- **Required work**: Look through the listing below for the word "down" and copy every line where it occurs.

- **Listed records**:
====
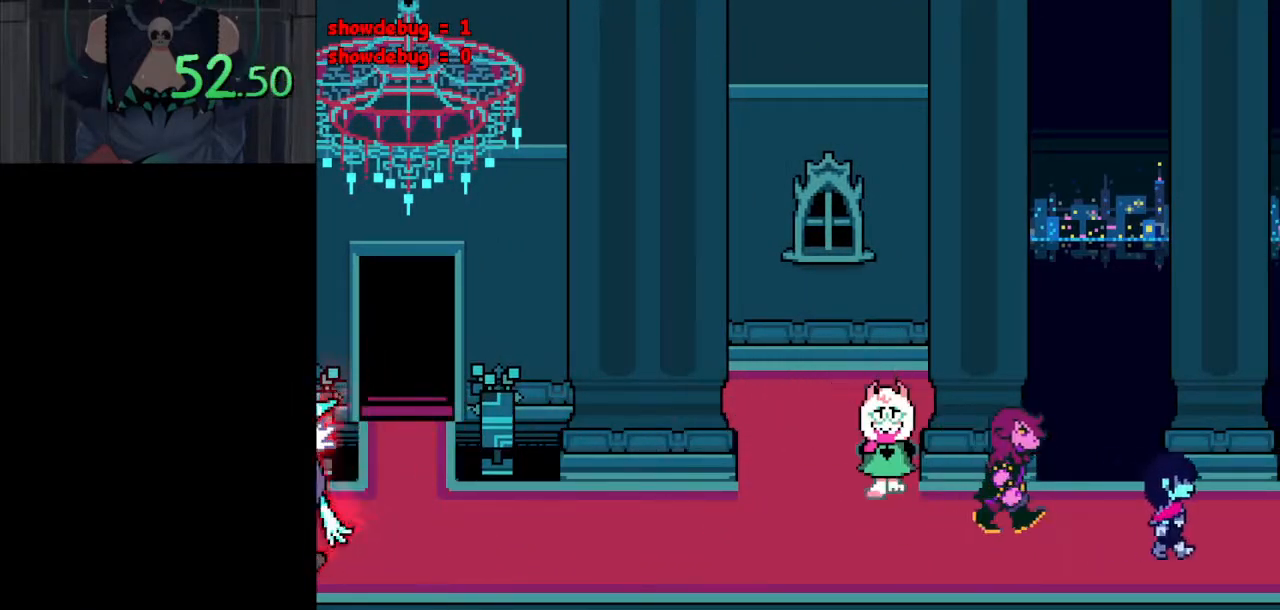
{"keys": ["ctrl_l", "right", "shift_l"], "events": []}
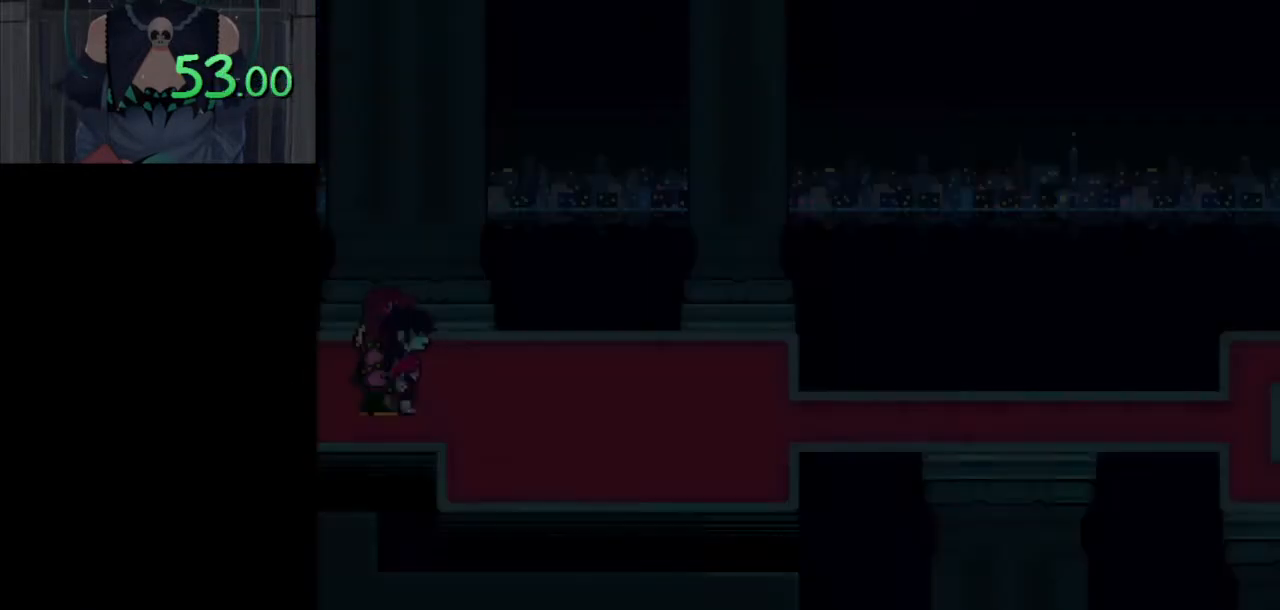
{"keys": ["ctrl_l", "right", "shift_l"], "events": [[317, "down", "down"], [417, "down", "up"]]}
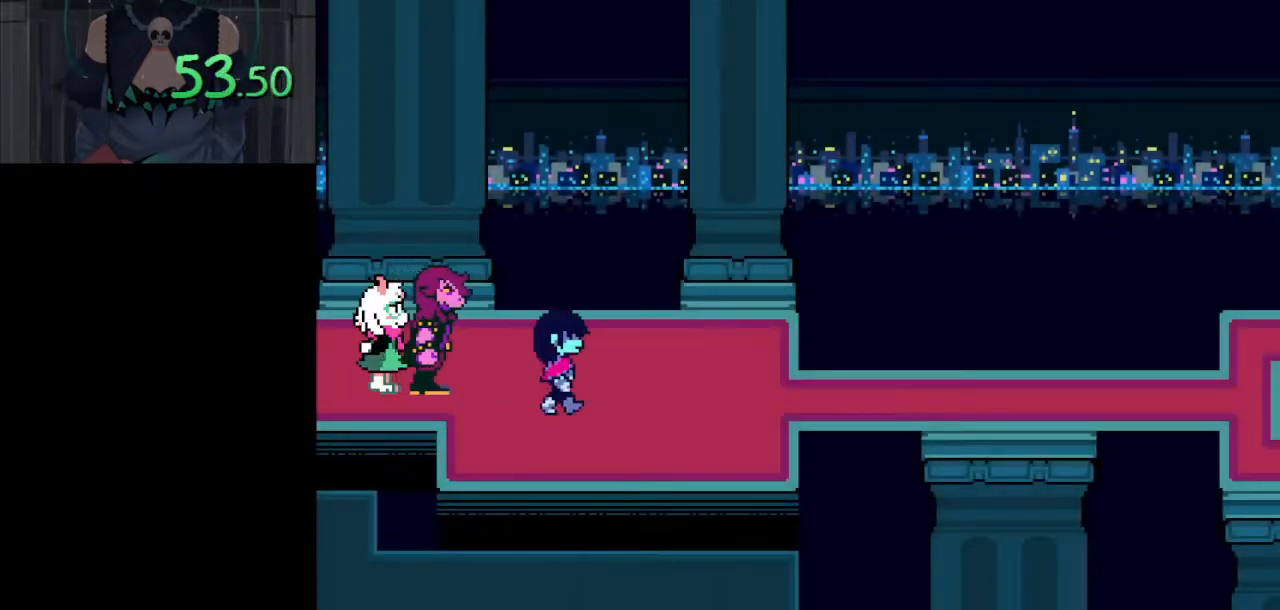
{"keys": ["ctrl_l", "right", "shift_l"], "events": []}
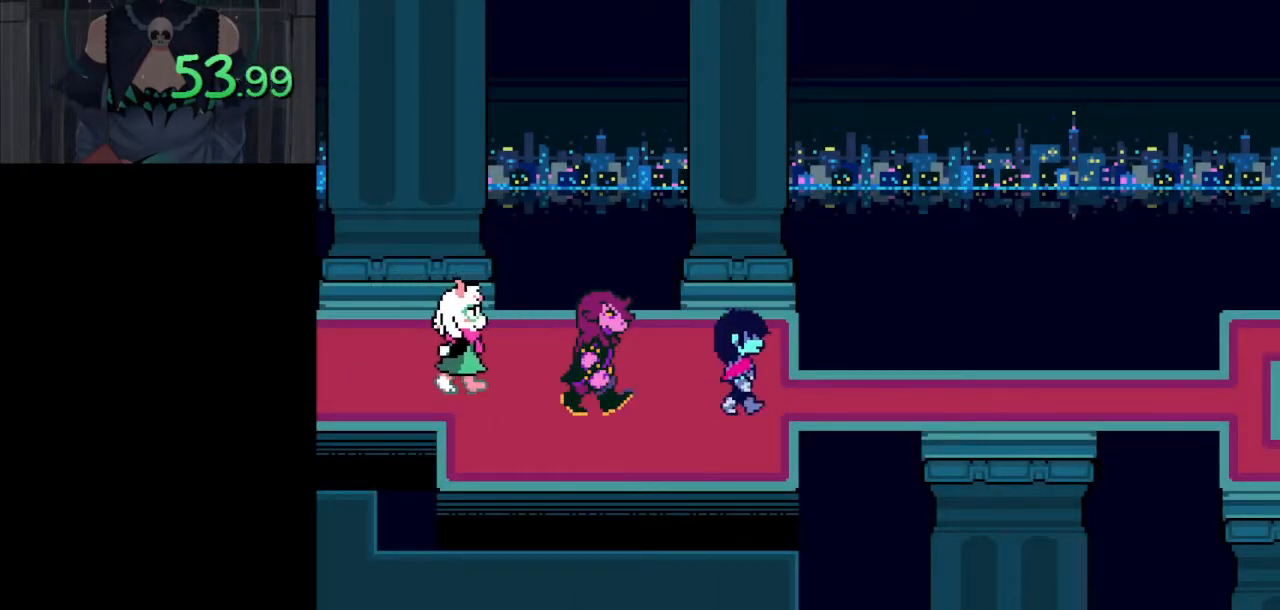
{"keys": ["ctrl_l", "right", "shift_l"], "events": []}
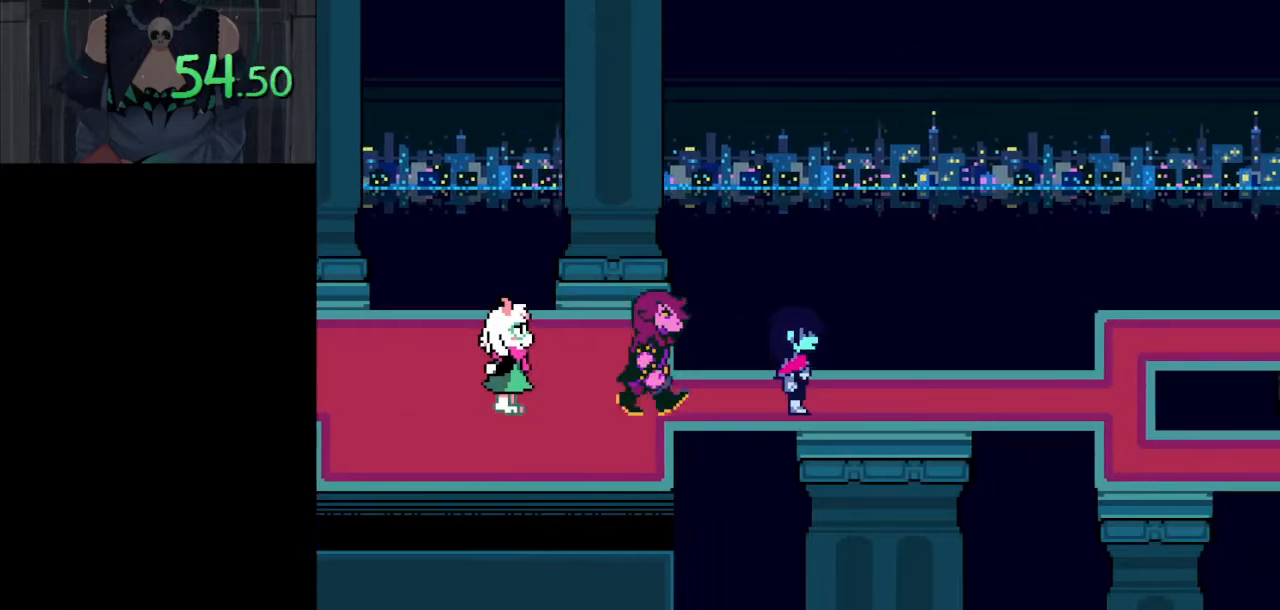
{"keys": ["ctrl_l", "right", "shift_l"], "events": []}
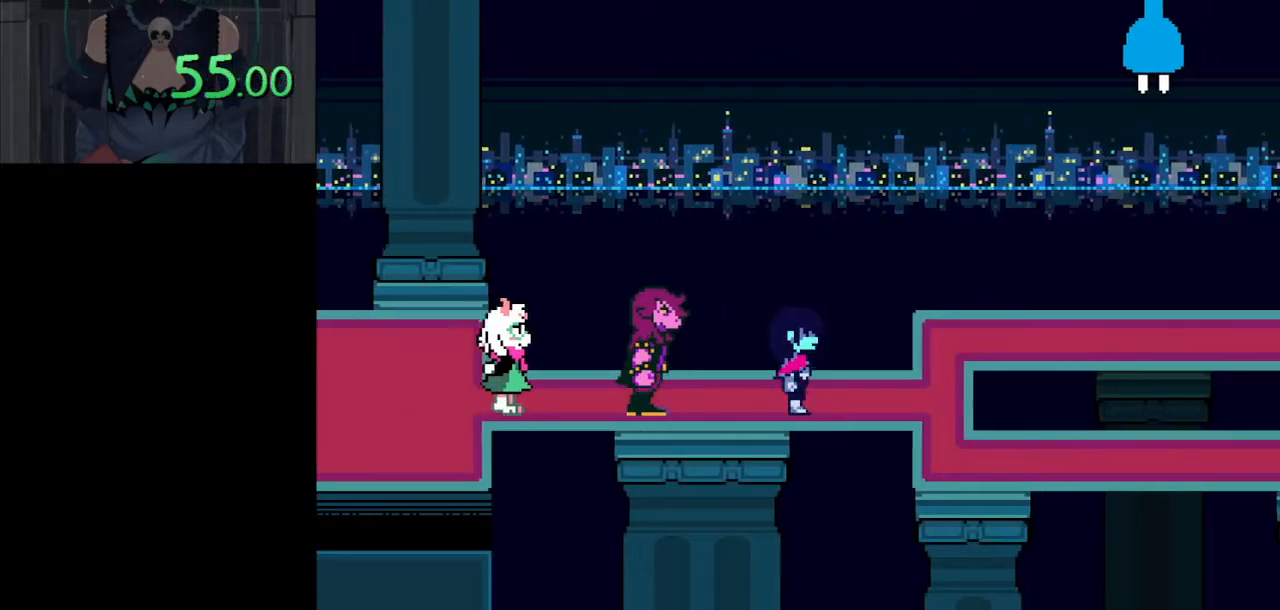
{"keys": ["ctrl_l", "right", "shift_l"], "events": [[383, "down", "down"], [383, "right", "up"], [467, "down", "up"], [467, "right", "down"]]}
====
- **Expected output**:
{"keys": ["ctrl_l", "right", "shift_l"], "events": [[317, "down", "down"], [417, "down", "up"]]}
{"keys": ["ctrl_l", "right", "shift_l"], "events": [[383, "down", "down"], [383, "right", "up"], [467, "down", "up"], [467, "right", "down"]]}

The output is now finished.